Exercise goal: Write every line below out again exactly, images omitted.

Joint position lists
■ ■ ■ ■

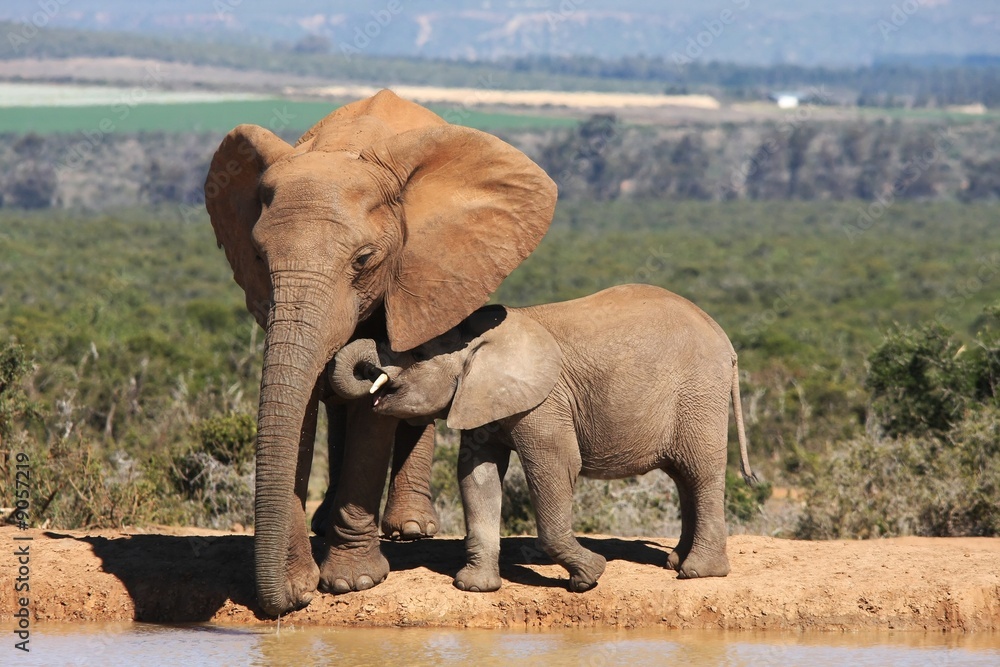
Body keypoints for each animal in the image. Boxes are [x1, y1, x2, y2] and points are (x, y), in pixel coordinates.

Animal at [204, 89, 557, 616]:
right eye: (260, 258)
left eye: (364, 260)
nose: (292, 598)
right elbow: (305, 400)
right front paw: (303, 579)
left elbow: (376, 406)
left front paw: (352, 583)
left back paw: (411, 528)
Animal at [330, 284, 757, 593]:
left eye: (417, 355)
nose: (369, 370)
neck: (481, 334)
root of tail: (727, 342)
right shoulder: (483, 395)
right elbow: (477, 473)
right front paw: (475, 588)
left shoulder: (546, 401)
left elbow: (555, 466)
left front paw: (590, 577)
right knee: (683, 477)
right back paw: (675, 562)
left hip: (699, 392)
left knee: (700, 472)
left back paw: (698, 573)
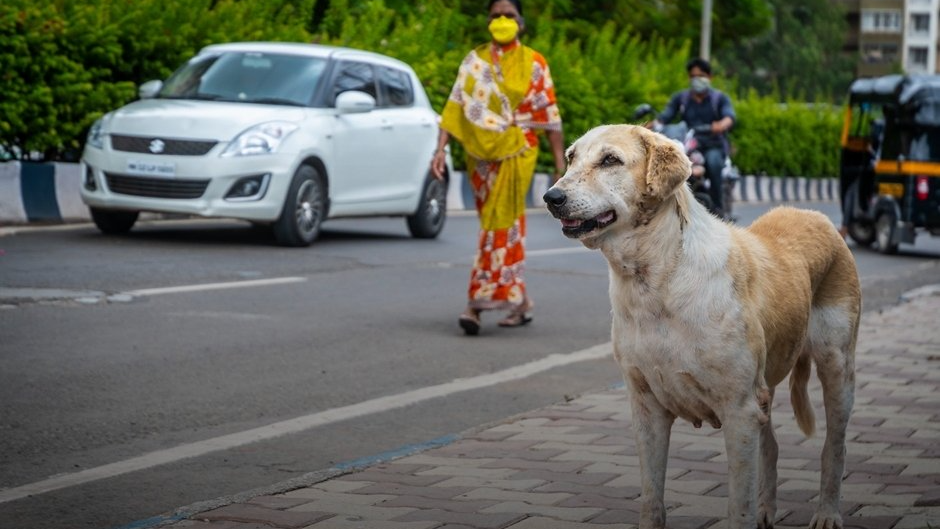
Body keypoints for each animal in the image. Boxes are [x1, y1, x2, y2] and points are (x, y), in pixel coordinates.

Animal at [544, 125, 860, 528]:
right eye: (571, 158)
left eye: (610, 160)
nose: (551, 197)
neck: (658, 280)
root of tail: (815, 215)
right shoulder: (646, 407)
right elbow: (652, 498)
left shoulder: (740, 410)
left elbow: (738, 508)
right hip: (766, 388)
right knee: (772, 446)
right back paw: (767, 511)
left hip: (837, 367)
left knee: (835, 445)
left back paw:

■ ■ ■ ■

Answer to this task:
Body keypoints for each animal in the image. Boxes are [x1, y1, x2, y2] and points are (x, y), in pixel coordinates.

Animal at [204, 89, 557, 616]:
right eye: (260, 258)
left eye: (364, 260)
nose: (292, 598)
right elbow: (305, 400)
right front paw: (303, 579)
left elbow: (376, 406)
left front paw: (352, 583)
left back paw: (411, 528)
Animal at [330, 284, 757, 593]:
left eye: (417, 355)
nose: (369, 370)
neck: (481, 334)
root of tail: (727, 342)
right shoulder: (483, 395)
right elbow: (477, 473)
right front paw: (475, 588)
left shoulder: (546, 401)
left elbow: (555, 466)
left front paw: (590, 577)
right knee: (683, 477)
right back paw: (675, 562)
left hip: (699, 392)
left knee: (700, 472)
left back paw: (698, 573)
Body keypoints for each animal in the image. Boxes are [x1, y1, x2, y2] and points are (x, y), in pixel coordinates.

Animal at [544, 125, 860, 528]:
right eye: (571, 158)
left eye: (610, 160)
nose: (551, 197)
neck: (658, 280)
root of tail: (815, 215)
right shoulder: (646, 407)
right elbow: (652, 498)
left shoulder: (740, 410)
left elbow: (738, 508)
right hip: (766, 388)
right knee: (772, 446)
right back paw: (767, 511)
left hip: (837, 367)
left knee: (835, 445)
left back paw:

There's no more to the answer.